中国では6月、江蘇省蘇州市で日本人学校のスクールバスを待っていた日本人の母子が刃物で切り付けられて負傷する事件が起きたばかり。在中国日本大使館は19日、在留邦人に対し「日本人が被害に遭う事件が相次いでいる」と改めて注意を呼び掛けた。大使館は事件に関して「背景など詳細は現在のところ不明」だとして「中国側に情報提供を強く求めている」と強調した。

中国外務省の林剣報道官は19日の記者会見で、男児が死亡したことについて「不幸な事件」だとの認識を示して「遺憾」の意を示した。

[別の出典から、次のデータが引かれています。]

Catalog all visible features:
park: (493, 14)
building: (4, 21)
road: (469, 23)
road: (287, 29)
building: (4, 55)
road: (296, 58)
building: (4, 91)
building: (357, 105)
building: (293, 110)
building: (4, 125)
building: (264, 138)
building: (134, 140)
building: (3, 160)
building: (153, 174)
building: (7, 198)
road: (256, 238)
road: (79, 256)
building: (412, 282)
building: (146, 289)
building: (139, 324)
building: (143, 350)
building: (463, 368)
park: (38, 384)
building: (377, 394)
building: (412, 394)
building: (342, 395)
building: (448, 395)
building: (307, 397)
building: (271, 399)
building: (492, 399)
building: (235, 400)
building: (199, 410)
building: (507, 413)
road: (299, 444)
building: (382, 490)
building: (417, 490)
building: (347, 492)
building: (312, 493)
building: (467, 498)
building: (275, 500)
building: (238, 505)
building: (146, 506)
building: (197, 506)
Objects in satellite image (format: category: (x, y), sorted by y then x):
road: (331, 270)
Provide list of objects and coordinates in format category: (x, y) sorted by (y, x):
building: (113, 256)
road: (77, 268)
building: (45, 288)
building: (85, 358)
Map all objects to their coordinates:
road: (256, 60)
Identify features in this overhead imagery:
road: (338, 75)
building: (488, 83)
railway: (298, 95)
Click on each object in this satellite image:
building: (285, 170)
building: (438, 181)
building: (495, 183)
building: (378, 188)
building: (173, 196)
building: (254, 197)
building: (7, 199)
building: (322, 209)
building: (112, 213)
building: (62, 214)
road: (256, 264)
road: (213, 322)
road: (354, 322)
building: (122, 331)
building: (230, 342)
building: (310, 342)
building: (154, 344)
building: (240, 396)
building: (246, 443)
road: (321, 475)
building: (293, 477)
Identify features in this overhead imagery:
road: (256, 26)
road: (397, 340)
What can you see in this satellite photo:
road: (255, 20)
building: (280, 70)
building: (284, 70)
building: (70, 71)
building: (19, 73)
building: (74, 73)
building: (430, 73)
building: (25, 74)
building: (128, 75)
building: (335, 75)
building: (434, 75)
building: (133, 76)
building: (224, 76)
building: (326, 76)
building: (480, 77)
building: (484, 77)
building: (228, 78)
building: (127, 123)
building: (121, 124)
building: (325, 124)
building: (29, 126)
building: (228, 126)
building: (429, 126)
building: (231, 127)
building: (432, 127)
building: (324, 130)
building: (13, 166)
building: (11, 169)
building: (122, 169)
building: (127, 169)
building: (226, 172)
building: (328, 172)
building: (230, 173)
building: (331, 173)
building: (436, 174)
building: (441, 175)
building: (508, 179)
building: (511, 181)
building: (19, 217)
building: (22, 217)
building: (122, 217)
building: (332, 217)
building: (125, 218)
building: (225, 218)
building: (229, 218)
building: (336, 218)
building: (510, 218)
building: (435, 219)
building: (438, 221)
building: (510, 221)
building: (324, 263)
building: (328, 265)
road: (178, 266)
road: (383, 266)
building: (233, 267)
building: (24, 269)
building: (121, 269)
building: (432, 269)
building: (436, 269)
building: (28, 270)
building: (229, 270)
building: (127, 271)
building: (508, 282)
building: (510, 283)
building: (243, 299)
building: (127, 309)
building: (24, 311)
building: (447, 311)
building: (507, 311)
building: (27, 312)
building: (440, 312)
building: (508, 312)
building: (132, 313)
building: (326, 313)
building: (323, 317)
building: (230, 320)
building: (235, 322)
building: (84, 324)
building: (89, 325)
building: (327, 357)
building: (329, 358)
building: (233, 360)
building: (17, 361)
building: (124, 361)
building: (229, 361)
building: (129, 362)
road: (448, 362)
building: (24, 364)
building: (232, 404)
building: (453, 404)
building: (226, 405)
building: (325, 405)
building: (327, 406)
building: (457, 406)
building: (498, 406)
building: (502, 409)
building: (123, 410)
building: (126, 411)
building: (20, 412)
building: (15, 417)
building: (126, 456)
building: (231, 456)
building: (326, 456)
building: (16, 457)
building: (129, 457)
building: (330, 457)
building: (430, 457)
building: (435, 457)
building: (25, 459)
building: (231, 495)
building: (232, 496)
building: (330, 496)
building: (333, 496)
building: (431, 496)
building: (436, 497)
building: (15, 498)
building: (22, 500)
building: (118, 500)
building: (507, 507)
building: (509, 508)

林氏は「類似の事件はいかなる国でも起きる可能性がある」と主張し、「個別の事件が中日両国の往来や協力に影響しないと信じている」と表明した。男児は日本国籍で、両親は日本人と中国人だと説明した。

金杉憲治・駐中国日本大使は19日、深圳に急遽入り現地で対応にあたった。北京市にある在中国日本大使館は同日、日の丸の半旗を掲げて弔意を示した。

日本総領事館の貴島善子総領事は18日夜に深圳の対外窓口である外事弁公室主任と面会。真相解明や再発防止の具体策などを求めた。